Taking a first step, waving, and murmuring the first words are a few developmental milestones a toddler experiences growing up. During this stage, toddlers become more active while grasping the physical world. The desire to explore new things and people also increases. At this stage, toddlers exhibit greater independence and may even show misbehavior. Dealing with such a state can be a challenging part for parents. However, a few tricks can help lessen the heavy task.
1. Establish child safety protocols.
As toddlers begin to move around, it is with no doubt that safety should be the parent’s top priority. One of the essential things to remember is never to leave your toddlers unattended, especially in places where danger is at a higher point. Areas with water, such as pools, bathtubs, and lakes, must be under higher supervision. Block off the stairs with a small gate or fence. Lock doors in hazardous areas such as garages and basements. One good hack is to make a child-friendly cabinet using hair ties to stop the corners from causing physical harm to your lovable young one. Also, make your home child-friendly by covering all unused outlets with outlets.
2. Establish routines.
Toddlers’ desire to explore new things gradually increases. This also means that toddlers should grow with structure and coherence to eliminate the overwhelming process of different changes which turns into a mishap in behavior. Establishing daily routines such as meals, naps, play, and bedtimes can help your child feel confident and aware of what happens throughout the day.
There’s no guarantee that everything will always go perfectly according to plan, but setting a daily schedule for your toddler will give them a sense of security and help them manage their emotions (and breakdowns). For example, if your toddler knows that they expect healthy snacks at certain times of the day, they may develop the patience to wait until snack time instead of being picky as soon as they are hungry. One hack is using a song that becomes their favorite to create a different schedule. While the music is playing, keep a routine that will establish a memory muscle.

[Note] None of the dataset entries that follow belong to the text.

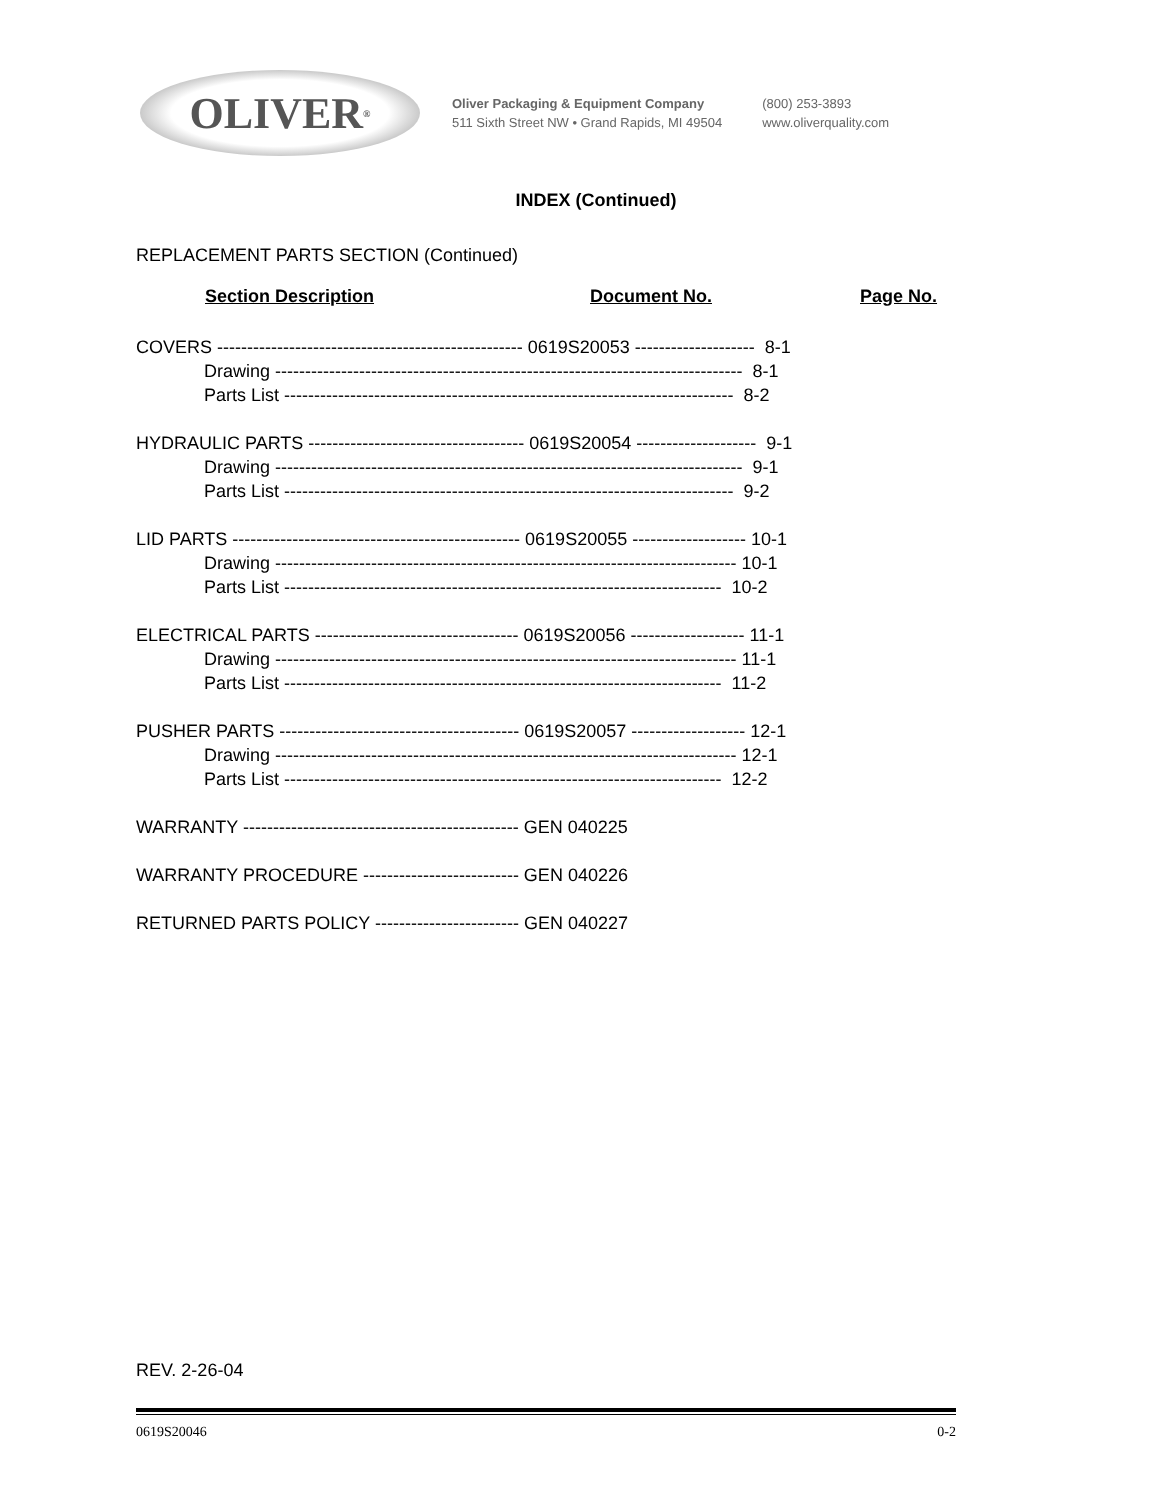OLIVER<sup>®</sup>
Oliver Packaging & Equipment Company
511 Sixth Street NW • Grand Rapids, MI 49504
(800) 253-3893
www.oliverquality.com
INDEX (Continued)
REPLACEMENT PARTS SECTION (Continued)
Section Description Document No. Page No.
COVERS --------------------------------------------------- 0619S20053 -------------------- 8-1
Drawing ------------------------------------------------------------------------------ 8-1
Parts List --------------------------------------------------------------------------- 8-2
HYDRAULIC PARTS ------------------------------------ 0619S20054 -------------------- 9-1
Drawing ------------------------------------------------------------------------------ 9-1
Parts List --------------------------------------------------------------------------- 9-2
LID PARTS ------------------------------------------------ 0619S20055 ------------------- 10-1
Drawing ----------------------------------------------------------------------------- 10-1
Parts List ------------------------------------------------------------------------- 10-2
ELECTRICAL PARTS ---------------------------------- 0619S20056 ------------------- 11-1
Drawing ----------------------------------------------------------------------------- 11-1
Parts List ------------------------------------------------------------------------- 11-2
PUSHER PARTS ---------------------------------------- 0619S20057 ------------------- 12-1
Drawing ----------------------------------------------------------------------------- 12-1
Parts List ------------------------------------------------------------------------- 12-2
WARRANTY ---------------------------------------------- GEN 040225
WARRANTY PROCEDURE -------------------------- GEN 040226
RETURNED PARTS POLICY ------------------------ GEN 040227
REV. 2-26-04
0619S20046 0-2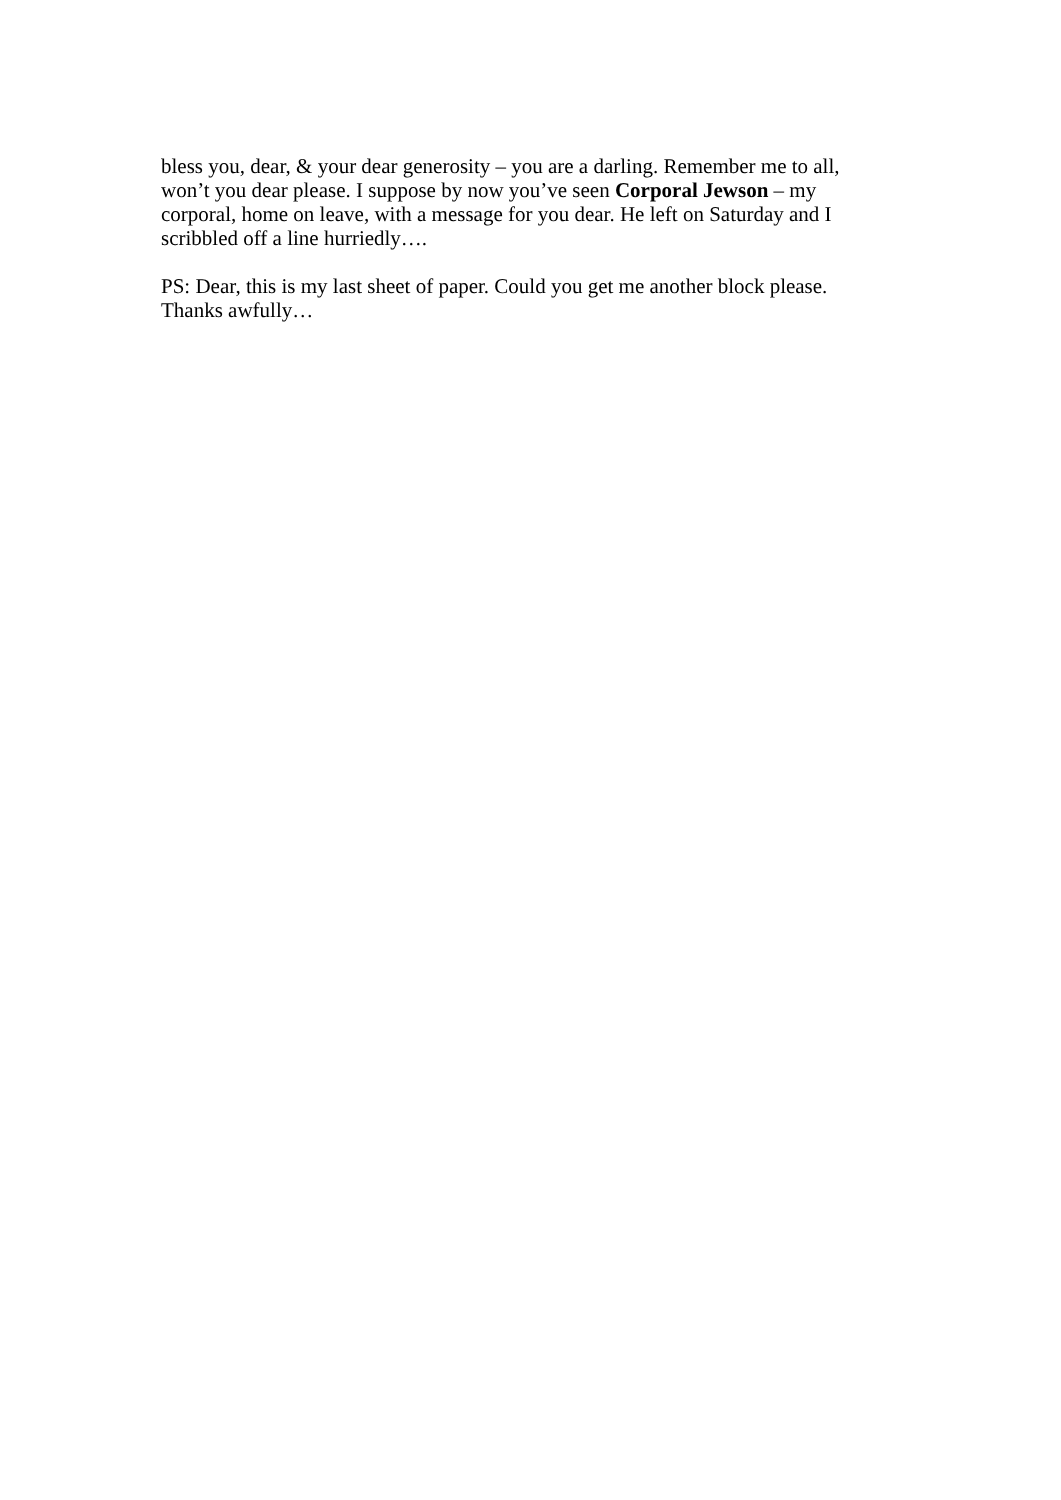bless you, dear, & your dear generosity – you are a darling. Remember me to all, won’t you dear please. I suppose by now you’ve seen Corporal Jewson – my corporal, home on leave, with a message for you dear. He left on Saturday and I scribbled off a line hurriedly….
PS: Dear, this is my last sheet of paper. Could you get me another block please. Thanks awfully…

3. Use positive reinforcement.
Toddlers begin to grasp concrete and abstract concepts as they continue to learn different things. Raising one’s voice may serve as a cue for your child, a negative signal.
Eventually, children begin to dislike voices signaling authority of higher pitches. As this technique may seem the easiest to establish power, child experts believe the other way around. Instead of using negative reinforcements such as getting the toy for misbehavior, looking the other way around is more effective. Instead of focusing on negative behaviors, try to focus on positive reinforcement. Praise and reward your toddler when they behave well or complete a task. This helps promote positive habits and discourage negative patterns.
4. Use visual signals.
Encourage a toddler’s higher level of curiosity and ability to recognize objects using visual signals. Young children may need help understanding or remembering verbal instructions. Use visual cues to help them understand expectations. For example, you can create a table with pictures showing your morning routine (brushing your teeth, getting dressed, etc.) or use photo labels to organize your toys and belongings. Another trick is to have them find things for you and name body parts and objects. You can also play matching games like shape sorting and different simple puzzles.
5. Create diversions and distractions.
Toddlers often have short attention spans and can quickly switch from one activity to another. If your toddler behaves undesirably, turn your attention away and focus on something else. For example, if your child is about to throw a tantrum in the store, distract them with a toy or involve them in a conversation about something they find interesting. One quick way to keep your toddler busy is to use tape to stage a map out of a road. Then have them line up their favorite toys on it — animals, cars, and many more.
Also, young children often have a strong desire to be independent. Whenever possible, offer options that give them a sense of control. For example, instead of asking, “What would you like to wear?” ask, “Would you like to wear a pink or a red shirt?”. This is a good distraction from the power play, allowing your toddler more confidence.
6. Keep it healthy.
Toddlers can become very picky and eat unpredictable foods. What’s worse is they even throw a lot of tempers when they do not get what they want. It’s better not to argue sometimes. A quick hack is to offer your child a selection of healthy foods and let her choose what she wants. Let her try new tastes; it may take a while, but sure she’ll find what she likes best and keep it under the healthy tab. Also, as you introduce fruits, avoid a drippy, messy watermelon by cutting them into sticks instead of slices. That sure, one will save a lot of laundry soap.
Further, give your child water and milk instead of sugary drinks. Even after one year, when a breastfeeding toddler starts eating more and a variety of solid substances, breast milk is still an ideal addition to a diet. Another essential thing to remember is the sleeping habit. Make sure your toddler gets the recommended amount of sleep each night. For infants 1-2 years, 11-14 hours per 24-hour period (including naps).
7. Be patient.
Remembering that young children are still developing language and emotional regulation skills is essential. Be patient in understanding that your child finds it difficult to communicate their needs or express their feelings. Please take a deep breath, stay calm, and model the behavior you want them to teach you.
Remember that every child is special and unique; what works for one toddler may not work for another. Customize these lifehacks to suit your child’s individual needs and personality. And most importantly, enjoy the precious moments and milestones of this growth stage. As a parent, it’s your job to help your little toddler survive the flood of intense emotions she’s going through every day.